To get at why I would ask this question in the first place, some background on the Fourth Amendment may be helpful.
Katz v. United States is the decision at the foundation of most modern Fourth Amendment doctrine. There, the Supreme Court held that FBI agents carried out a search under the Fourth Amendment when they used a listening device to record a conversation that the defendant was having in a glass phone booth. Noting that "the Fourth Amendment protects people, not places," the Court held that Fourth Amendment protection from unreasonable searches was not defined by whether a person was in a constitutionally-protected location.
Justice Harlan concurred, and enunciated a test for determining whether the government engages in a "search" under the Fourth Amendment:
[T]here is a twofold requirement, first that a person have exhibited an actual (subjective) expectation of privacy and, second, that the expectation be one that society is prepared to recognize as "reasonable."
This test has become the foundation for determining whether government agents engage in a search in most situations (although United States v. Jones reminds us that common-law trespass on property specified in the Fourth Amendment is still an important inquiry).
Typically, the question courts must answer is whether an individual has a "reasonable" expectation of privacy. While individuals may think that they are deserving of privacy, their expectation may not be one society is prepared to recognize as reasonable. For instance, two people engaging in a loud conversation in a coffee shop may think that their conversation is private, but this may not be a reasonable expectation if everybody sitting around them can hear what is being said.
But what of the first prong of the test -- whether a person exhibits an actual or subjective expectation of privacy? Say that somebody (incorrectly) believes that the government is always listening to and recording his telephone conversations. So one day when the government actually does record one of his conversations, that person subjectively believes that the government is listening, even though Katz indicates that it is reasonable to expect one's telephone conversations to be private. Would this paranoid person's conversation be protected by the Fourth Amendment?

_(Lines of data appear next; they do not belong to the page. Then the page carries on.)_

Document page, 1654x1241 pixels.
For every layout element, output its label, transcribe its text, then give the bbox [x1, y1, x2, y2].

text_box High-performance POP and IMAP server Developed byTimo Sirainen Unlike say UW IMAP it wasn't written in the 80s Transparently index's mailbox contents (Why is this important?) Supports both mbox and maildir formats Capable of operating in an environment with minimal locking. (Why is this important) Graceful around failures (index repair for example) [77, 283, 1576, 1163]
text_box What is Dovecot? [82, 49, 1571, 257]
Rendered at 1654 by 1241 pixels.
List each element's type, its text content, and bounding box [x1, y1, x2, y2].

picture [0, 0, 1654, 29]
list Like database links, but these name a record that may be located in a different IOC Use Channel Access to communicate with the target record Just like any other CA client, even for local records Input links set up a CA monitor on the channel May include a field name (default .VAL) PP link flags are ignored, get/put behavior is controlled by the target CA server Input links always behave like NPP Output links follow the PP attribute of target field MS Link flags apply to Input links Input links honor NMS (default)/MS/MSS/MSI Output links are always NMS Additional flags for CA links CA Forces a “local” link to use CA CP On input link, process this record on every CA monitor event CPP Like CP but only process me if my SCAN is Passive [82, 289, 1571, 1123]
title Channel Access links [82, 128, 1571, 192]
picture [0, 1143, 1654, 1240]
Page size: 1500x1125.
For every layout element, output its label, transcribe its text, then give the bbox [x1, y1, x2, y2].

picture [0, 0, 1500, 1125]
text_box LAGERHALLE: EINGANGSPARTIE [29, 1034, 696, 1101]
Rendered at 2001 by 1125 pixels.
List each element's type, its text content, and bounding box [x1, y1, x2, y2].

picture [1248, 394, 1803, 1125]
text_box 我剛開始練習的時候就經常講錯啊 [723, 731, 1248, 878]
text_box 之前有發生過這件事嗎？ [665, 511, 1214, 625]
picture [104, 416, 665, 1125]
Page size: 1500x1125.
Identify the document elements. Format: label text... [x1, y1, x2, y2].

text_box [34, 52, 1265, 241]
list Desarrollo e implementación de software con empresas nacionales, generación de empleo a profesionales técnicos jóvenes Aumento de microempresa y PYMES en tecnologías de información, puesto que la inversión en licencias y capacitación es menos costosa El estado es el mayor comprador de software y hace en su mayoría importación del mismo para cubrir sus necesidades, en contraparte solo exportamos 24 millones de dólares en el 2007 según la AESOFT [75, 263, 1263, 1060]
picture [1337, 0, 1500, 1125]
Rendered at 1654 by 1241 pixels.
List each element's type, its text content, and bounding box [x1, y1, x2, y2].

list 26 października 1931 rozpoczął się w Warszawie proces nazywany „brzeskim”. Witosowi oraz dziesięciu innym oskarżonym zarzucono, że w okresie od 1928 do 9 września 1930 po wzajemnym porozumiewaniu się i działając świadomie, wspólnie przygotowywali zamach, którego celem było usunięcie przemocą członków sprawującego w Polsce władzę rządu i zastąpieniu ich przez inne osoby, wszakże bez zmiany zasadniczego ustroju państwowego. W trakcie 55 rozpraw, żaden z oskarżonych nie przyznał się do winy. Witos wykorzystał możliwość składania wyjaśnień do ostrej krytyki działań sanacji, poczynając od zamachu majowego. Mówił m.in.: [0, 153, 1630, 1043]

I learned of the answer today from Josh Blackman's fascinating discussion of the drafting of Smith v. Maryland, the case that is typically recognized (and criticized) for establishing the modern third-party doctrine - that people do not have a reasonable expectation of privacy in information knowingly turned over to third parties. Blackman discusses Justice Stevens's push to include a footnote in the final opinion, and his joining in the opinion after the footnote's inclusion. That footnote (footnote five) reads:
Situations can be imagined, of course, in which Katz’ two-pronged inquiry would provide an inadequate index of Fourth Amendment protection. For example, if the Government were suddenly to announce on nationwide television that all homes henceforth would be subject to warrantless entry, individuals thereafter might not in fact entertain any actual expectation of privacy regarding their homes, papers, and effects. Similarly, if a refugee from a totalitarian country, unaware of this Nation’s traditions, erroneously assumed that police were continuously monitoring his telephone conversations, a subjective expectation of privacy regarding the contents of his calls might be lacking as well. In such circumstances, where an individual’s subjective expectations had been “conditioned” by influences alien to well-recognized Fourth Amendment freedoms, those subjective expectations obviously could play no meaningful role in ascertaining what the scope of Fourth Amendment protection was. In determining whether a “legitimate expectation of privacy” existed in such cases, a normative inquiry would be proper.The second hypothetical in this example answers the question I pose in this post: even if an individual does not have a subjective expectation of privacy, if that expectation of no-privacy is the result of "influences alien to well-recognized Fourth Amendment freedoms," then it does not matter that the individual does not have a subjective expectation of privacy.
The answer is still a bit vague, since it might not be clear what work "well-recognized Fourth Amendment freedoms" is doing. Blackman's post includes correspondence from Justice Stevens that indicates that a subjective expectation of privacy is "most important" when the Court is:
[E]valuating a claim that Fourth Amendment protection should be extended into a new area--wiretap in Katz and pen registers here--but would not be relevant in situations, such as house searches, where Fourth Amendment protection is well recognized in our decided cases.So it would seem that the paranoid person who thinks the government is listening to all of his telephone conversations still gets Fourth Amendment protections. But a paranoid person who thinks the government is intruding into an area that is not an established, protected area (say, an unsecured wireless network) may end up losing Fourth Amendment protection because he lacks a subjective expectation of privacy.